Plantations le long des voies publiques :
- L'article L114-3 du Code de la voirie routière stipule que seront punis d'amende prévue pour les contraventions de la cinquième classe ceux qui, en l'absence d'autorisation, auront établi ou laissé croître des arbres ou haies à moins de deux mètres de la limite du domaine public routier.
- L'article L161-6 du Code rural et de la pêche maritime interdit expressément de nuire aux chaussées des chemins ruraux et à leurs dépendances ou de compromettre la sécurité ou la commodité de la circulation sur ces voies, notamment en y faisant des plantations d'arbres ou de haies.

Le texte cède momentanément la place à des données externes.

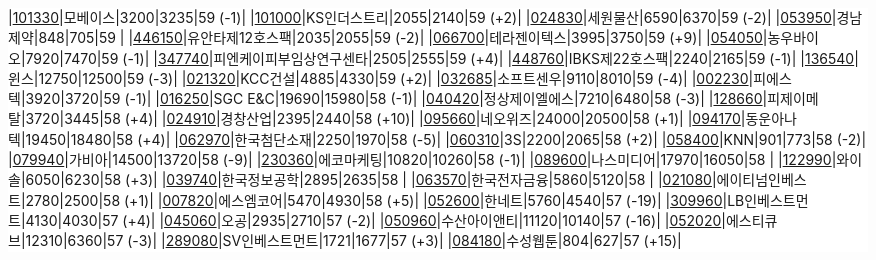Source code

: |[101330](https://finance.daum.net/quotes/A101330)|모베이스|3200|3235|59 (-1)|
|[101000](https://finance.daum.net/quotes/A101000)|KS인더스트리|2055|2140|59 (+2)|
|[024830](https://finance.daum.net/quotes/A024830)|세원물산|6590|6370|59 (-2)|
|[053950](https://finance.daum.net/quotes/A053950)|경남제약|848|705|59 |
|[446150](https://finance.daum.net/quotes/A446150)|유안타제12호스팩|2035|2055|59 (-2)|
|[066700](https://finance.daum.net/quotes/A066700)|테라젠이텍스|3995|3750|59 (+9)|
|[054050](https://finance.daum.net/quotes/A054050)|농우바이오|7920|7470|59 (-1)|
|[347740](https://finance.daum.net/quotes/A347740)|피엔케이피부임상연구센타|2505|2555|59 (+4)|
|[448760](https://finance.daum.net/quotes/A448760)|IBKS제22호스팩|2240|2165|59 (-1)|
|[136540](https://finance.daum.net/quotes/A136540)|윈스|12750|12500|59 (-3)|
|[021320](https://finance.daum.net/quotes/A021320)|KCC건설|4885|4330|59 (+2)|
|[032685](https://finance.daum.net/quotes/A032685)|소프트센우|9110|8010|59 (-4)|
|[002230](https://finance.daum.net/quotes/A002230)|피에스텍|3920|3720|59 (-1)|
|[016250](https://finance.daum.net/quotes/A016250)|SGC E&C|19690|15980|58 (-1)|
|[040420](https://finance.daum.net/quotes/A040420)|정상제이엘에스|7210|6480|58 (-3)|
|[128660](https://finance.daum.net/quotes/A128660)|피제이메탈|3720|3445|58 (+4)|
|[024910](https://finance.daum.net/quotes/A024910)|경창산업|2395|2440|58 (+10)|
|[095660](https://finance.daum.net/quotes/A095660)|네오위즈|24000|20500|58 (+1)|
|[094170](https://finance.daum.net/quotes/A094170)|동운아나텍|19450|18480|58 (+4)|
|[062970](https://finance.daum.net/quotes/A062970)|한국첨단소재|2250|1970|58 (-5)|
|[060310](https://finance.daum.net/quotes/A060310)|3S|2200|2065|58 (+2)|
|[058400](https://finance.daum.net/quotes/A058400)|KNN|901|773|58 (-2)|
|[079940](https://finance.daum.net/quotes/A079940)|가비아|14500|13720|58 (-9)|
|[230360](https://finance.daum.net/quotes/A230360)|에코마케팅|10820|10260|58 (-1)|
|[089600](https://finance.daum.net/quotes/A089600)|나스미디어|17970|16050|58 |
|[122990](https://finance.daum.net/quotes/A122990)|와이솔|6050|6230|58 (+3)|
|[039740](https://finance.daum.net/quotes/A039740)|한국정보공학|2895|2635|58 |
|[063570](https://finance.daum.net/quotes/A063570)|한국전자금융|5860|5120|58 |
|[021080](https://finance.daum.net/quotes/A021080)|에이티넘인베스트|2780|2500|58 (+1)|
|[007820](https://finance.daum.net/quotes/A007820)|에스엠코어|5470|4930|58 (+5)|
|[052600](https://finance.daum.net/quotes/A052600)|한네트|5760|4540|57 (-19)|
|[309960](https://finance.daum.net/quotes/A309960)|LB인베스트먼트|4130|4030|57 (+4)|
|[045060](https://finance.daum.net/quotes/A045060)|오공|2935|2710|57 (-2)|
|[050960](https://finance.daum.net/quotes/A050960)|수산아이앤티|11120|10140|57 (-16)|
|[052020](https://finance.daum.net/quotes/A052020)|에스티큐브|12310|6360|57 (-3)|
|[289080](https://finance.daum.net/quotes/A289080)|SV인베스트먼트|1721|1677|57 (+3)|
|[084180](https://finance.daum.net/quotes/A084180)|수성웹툰|804|627|57 (+15)|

- Les plantations d'arbres et de haies vives peuvent être faites le long des chemins ruraux sans conditions de distance, sous réserve que soient respectées les servitudes de visibilité et les obligations d'élagage prévues à l'article D. Cependant, dans un souci de sûreté et de commodité du passage, le maire peut, par arrêté, désigner les chemins de sa commune le long desquels les plantations devront être placées à des distances au plus égales à celles prévues pour les voies communales.

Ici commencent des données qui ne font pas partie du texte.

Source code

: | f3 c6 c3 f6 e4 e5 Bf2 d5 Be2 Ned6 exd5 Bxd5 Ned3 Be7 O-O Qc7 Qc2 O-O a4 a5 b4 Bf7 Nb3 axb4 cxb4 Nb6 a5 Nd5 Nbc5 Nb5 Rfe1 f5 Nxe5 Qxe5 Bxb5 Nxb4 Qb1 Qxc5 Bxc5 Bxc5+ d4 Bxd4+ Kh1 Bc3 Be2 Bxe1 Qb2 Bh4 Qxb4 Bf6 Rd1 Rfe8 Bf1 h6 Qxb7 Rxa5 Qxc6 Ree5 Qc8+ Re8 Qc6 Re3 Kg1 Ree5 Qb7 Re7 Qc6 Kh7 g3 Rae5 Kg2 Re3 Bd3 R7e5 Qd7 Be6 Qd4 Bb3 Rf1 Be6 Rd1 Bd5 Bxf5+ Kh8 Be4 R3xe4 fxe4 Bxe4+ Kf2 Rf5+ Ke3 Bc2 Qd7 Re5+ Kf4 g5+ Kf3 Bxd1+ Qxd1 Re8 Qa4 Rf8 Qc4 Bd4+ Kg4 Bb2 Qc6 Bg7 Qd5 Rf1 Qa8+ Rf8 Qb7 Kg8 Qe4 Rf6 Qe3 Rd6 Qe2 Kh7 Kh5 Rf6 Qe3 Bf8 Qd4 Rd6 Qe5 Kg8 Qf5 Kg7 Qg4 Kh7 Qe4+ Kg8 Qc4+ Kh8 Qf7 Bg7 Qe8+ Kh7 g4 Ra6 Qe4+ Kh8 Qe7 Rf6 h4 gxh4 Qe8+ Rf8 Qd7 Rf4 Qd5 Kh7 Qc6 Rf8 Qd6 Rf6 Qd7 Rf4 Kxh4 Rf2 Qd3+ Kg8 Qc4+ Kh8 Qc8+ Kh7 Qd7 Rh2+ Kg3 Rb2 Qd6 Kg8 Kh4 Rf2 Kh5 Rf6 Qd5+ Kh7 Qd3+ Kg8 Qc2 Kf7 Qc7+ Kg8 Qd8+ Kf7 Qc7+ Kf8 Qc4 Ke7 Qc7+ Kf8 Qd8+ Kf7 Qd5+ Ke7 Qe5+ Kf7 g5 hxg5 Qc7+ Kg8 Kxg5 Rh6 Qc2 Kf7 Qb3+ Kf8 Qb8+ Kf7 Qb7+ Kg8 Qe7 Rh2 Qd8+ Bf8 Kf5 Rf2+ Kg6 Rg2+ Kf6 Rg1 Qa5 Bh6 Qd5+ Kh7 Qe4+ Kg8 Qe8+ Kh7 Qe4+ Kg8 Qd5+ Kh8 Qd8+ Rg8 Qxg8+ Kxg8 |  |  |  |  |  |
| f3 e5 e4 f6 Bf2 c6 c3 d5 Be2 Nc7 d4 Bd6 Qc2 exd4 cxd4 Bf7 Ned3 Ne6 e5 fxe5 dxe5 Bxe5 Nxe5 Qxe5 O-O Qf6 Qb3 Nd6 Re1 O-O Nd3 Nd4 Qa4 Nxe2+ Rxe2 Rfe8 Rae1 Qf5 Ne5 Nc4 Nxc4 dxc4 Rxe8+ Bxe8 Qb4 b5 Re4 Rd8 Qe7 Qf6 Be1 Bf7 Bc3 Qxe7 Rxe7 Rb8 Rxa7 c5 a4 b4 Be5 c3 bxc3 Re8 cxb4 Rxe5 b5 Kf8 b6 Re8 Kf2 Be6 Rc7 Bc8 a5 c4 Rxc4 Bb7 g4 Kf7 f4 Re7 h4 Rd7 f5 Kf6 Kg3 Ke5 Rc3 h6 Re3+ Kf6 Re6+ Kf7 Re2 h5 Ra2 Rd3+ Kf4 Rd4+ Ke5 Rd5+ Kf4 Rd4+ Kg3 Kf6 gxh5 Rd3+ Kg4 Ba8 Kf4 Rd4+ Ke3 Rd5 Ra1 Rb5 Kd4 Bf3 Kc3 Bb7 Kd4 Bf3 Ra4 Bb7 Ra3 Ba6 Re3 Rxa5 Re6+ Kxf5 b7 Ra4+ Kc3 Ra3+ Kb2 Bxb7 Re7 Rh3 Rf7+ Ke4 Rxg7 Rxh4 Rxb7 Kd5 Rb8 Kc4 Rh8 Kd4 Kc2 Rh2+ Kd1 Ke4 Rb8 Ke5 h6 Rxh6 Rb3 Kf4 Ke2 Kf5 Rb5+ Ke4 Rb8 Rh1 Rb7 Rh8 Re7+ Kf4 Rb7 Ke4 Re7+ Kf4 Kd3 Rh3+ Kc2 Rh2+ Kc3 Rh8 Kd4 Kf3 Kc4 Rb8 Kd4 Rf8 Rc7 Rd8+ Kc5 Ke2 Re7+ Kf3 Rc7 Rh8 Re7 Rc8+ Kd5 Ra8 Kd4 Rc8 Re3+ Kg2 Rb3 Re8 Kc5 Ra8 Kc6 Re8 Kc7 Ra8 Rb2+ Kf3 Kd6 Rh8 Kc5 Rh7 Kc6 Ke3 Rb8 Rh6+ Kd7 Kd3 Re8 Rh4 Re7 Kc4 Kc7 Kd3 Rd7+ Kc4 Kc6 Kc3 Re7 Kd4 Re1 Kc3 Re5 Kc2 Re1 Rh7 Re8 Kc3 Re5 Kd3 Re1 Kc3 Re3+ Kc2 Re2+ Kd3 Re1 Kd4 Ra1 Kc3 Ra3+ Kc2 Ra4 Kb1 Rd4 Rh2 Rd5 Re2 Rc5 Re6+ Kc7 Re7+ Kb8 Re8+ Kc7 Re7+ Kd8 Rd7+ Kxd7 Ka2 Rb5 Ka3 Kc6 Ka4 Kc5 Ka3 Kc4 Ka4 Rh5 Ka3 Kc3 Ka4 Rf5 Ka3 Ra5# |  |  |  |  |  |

- Les plantations privées existant dans l'emprise du chemin peuvent être conservées lorsqu'elles ne troublent pas la sûreté ou la commodité du passage ; elles ne peuvent en aucun cas être renouvelées. Lorsque la viabilité du chemin rend nécessaire leur destruction, les propriétaires sont mis en demeure, par arrêté du maire, d'avoir à les enlever dans un délai déterminé.

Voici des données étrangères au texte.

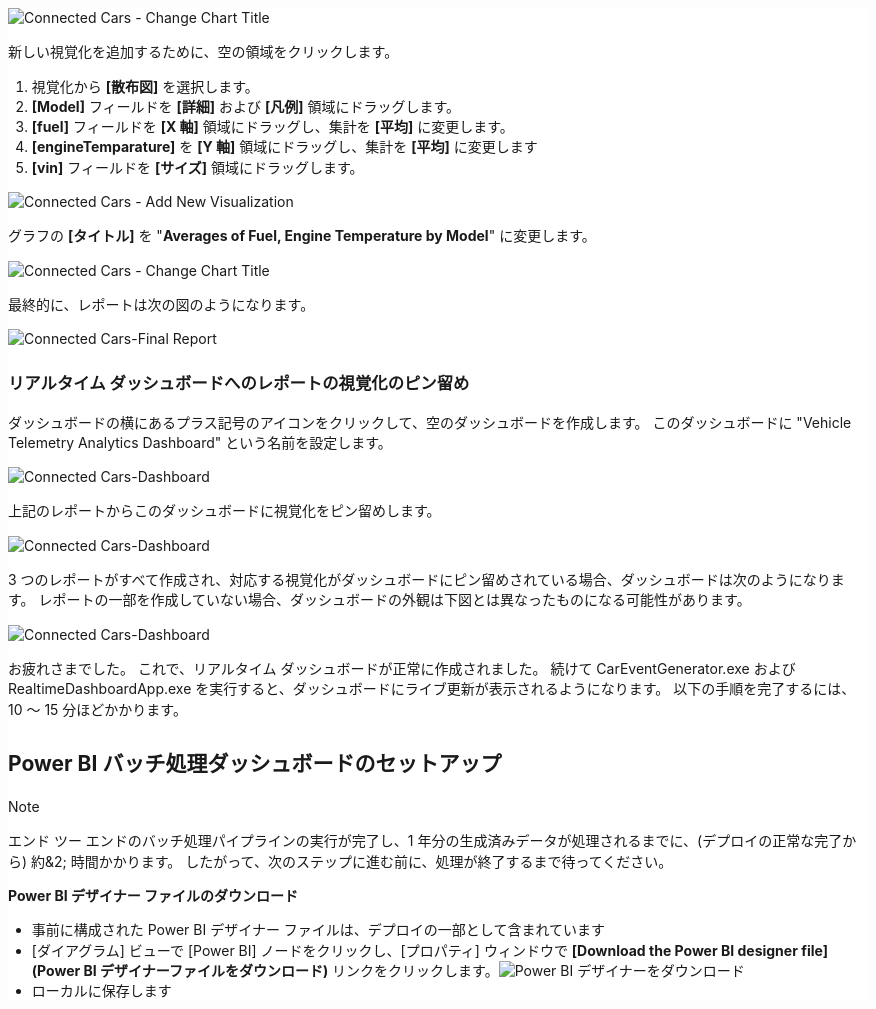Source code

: ![Connected Cars - Change Chart Title](./media/cortana-analytics-playbook-vehicle-telemetry-powerbi-dashboard/connected-cars-3.4gg.png)

新しい視覚化を追加するために、空の領域をクリックします。

1. 視覚化から **[散布図]** を選択します。
2. **[Model]** フィールドを **[詳細]** および **[凡例]** 領域にドラッグします。
3. **[fuel]** フィールドを **[X 軸]** 領域にドラッグし、集計を **[平均]** に変更します。
4. **[engineTemparature]** を **[Y 軸]** 領域にドラッグし、集計を **[平均]** に変更します
5. **[vin]** フィールドを **[サイズ]** 領域にドラッグします。

![Connected Cars - Add New Visualization](./media/cortana-analytics-playbook-vehicle-telemetry-powerbi-dashboard/connected-cars-3.4hh.png)

グラフの **[タイトル]** を "**Averages of Fuel, Engine Temperature by Model**" に変更します。

![Connected Cars - Change Chart Title](./media/cortana-analytics-playbook-vehicle-telemetry-powerbi-dashboard/connected-cars-3.4ii.png)

最終的に、レポートは次の図のようになります。

![Connected Cars-Final Report](./media/cortana-analytics-playbook-vehicle-telemetry-powerbi-dashboard/connected-cars-3.4jj.png)

### <a name="pin-visualizations-from-the-reports-to-the-real-time-dashboard"></a>リアルタイム ダッシュボードへのレポートの視覚化のピン留め
ダッシュボードの横にあるプラス記号のアイコンをクリックして、空のダッシュボードを作成します。 このダッシュボードに "Vehicle Telemetry Analytics Dashboard" という名前を設定します。

![Connected Cars-Dashboard](./media/cortana-analytics-playbook-vehicle-telemetry-powerbi-dashboard/connected-cars-3.5.png)

上記のレポートからこのダッシュボードに視覚化をピン留めします。 

![Connected Cars-Dashboard](./media/cortana-analytics-playbook-vehicle-telemetry-powerbi-dashboard/connected-cars-3.6.png)

3 つのレポートがすべて作成され、対応する視覚化がダッシュボードにピン留めされている場合、ダッシュボードは次のようになります。 レポートの一部を作成していない場合、ダッシュボードの外観は下図とは異なったものになる可能性があります。 

![Connected Cars-Dashboard](./media/cortana-analytics-playbook-vehicle-telemetry-powerbi-dashboard/connected-cars-4.0.png)

お疲れさまでした。 これで、リアルタイム ダッシュボードが正常に作成されました。 続けて CarEventGenerator.exe および RealtimeDashboardApp.exe を実行すると、ダッシュボードにライブ更新が表示されるようになります。 以下の手順を完了するには、10 ～ 15 分ほどかかります。

## <a name="setup-power-bi-batch-processing-dashboard"></a>Power BI バッチ処理ダッシュボードのセットアップ
> [!NOTE]
> エンド ツー エンドのバッチ処理パイプラインの実行が完了し、1 年分の生成済みデータが処理されるまでに、(デプロイの正常な完了から) 約&2; 時間かかります。 したがって、次のステップに進む前に、処理が終了するまで待ってください。 
> 
> 

**Power BI デザイナー ファイルのダウンロード**

* 事前に構成された Power BI デザイナー ファイルは、デプロイの一部として含まれています
* [ダイアグラム] ビューで [Power BI] ノードをクリックし、[プロパティ] ウィンドウで **[Download the Power BI designer file] (Power BI デザイナーファイルをダウンロード)** リンクをクリックします。![Power BI デザイナーをダウンロード](./media/cortana-analytics-playbook-vehicle-telemetry-powerbi-dashboard/9.5-download-powerbi-designer.png)
* ローカルに保存します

- Les branches et racines des arbres qui avancent sur l'emprise des chemins ruraux doivent être coupées, à la diligence des propriétaires ou exploitants, dans des conditions qui sauvegardent la sûreté et la commodité du passage ainsi que la conservation du chemin. Les haies doivent être conduites à l'aplomb de la limite des chemins ruraux. Dans le cas où les propriétaires riverains négligeraient de se conformer à ces prescriptions, les travaux d'élagage peuvent être effectués d'office par la commune, à leurs frais, après une mise en demeure restée sans résultat.
Les dessous de l'élagage : comprendre les techniques de grimpe dans l'arbre.
Rappel sur les chiens susceptibles d'être dangereux
Bien que n'étant pas directement liée aux horaires de tonte, la présence d'animaux domestiques, notamment les chiens, peut également être une source de préoccupations pour la tranquillité publique. Les chiens susceptibles d'être dangereux sont répartis en 2 catégories : les chiens d'attaque et les chiens de garde et de défense. Ce sont les chiens non-inscrits à un livre généalogique reconnu par le ministère en charge de l'agriculture (le livre des origines françaises ou LOF).
La détention d'un chien pouvant être dangereux (chiens d'attaque, de garde ou de défense) nécessite un permis. La délivrance de ce permis se fait suite à une formation d'aptitude à la détention de l'animal et d'une évaluation comportementale de l'animal. Si le chien n'a pas atteint 8 mois, il ne peut pas faire l'objet d'une évaluation comportementale. Un permis provisoire, valable jusqu'à ce que le chien ait 1 an, peut être délivré. Toute personne en possession d’un chien de première ou deuxième catégorie doit détenir un permis de détention. Si le chien a moins de 8 mois, un permis provisoire est délivré. La Commune transmettra à Grand Belfort ces informations.
Ces réglementations visent à assurer la sécurité et la tranquillité de tous les citoyens. Le respect de ces différentes règles est un gage de bonne cohabitation et de maintien d'un cadre de vie agréable pour l'ensemble des habitants de Belfort et de ses environs.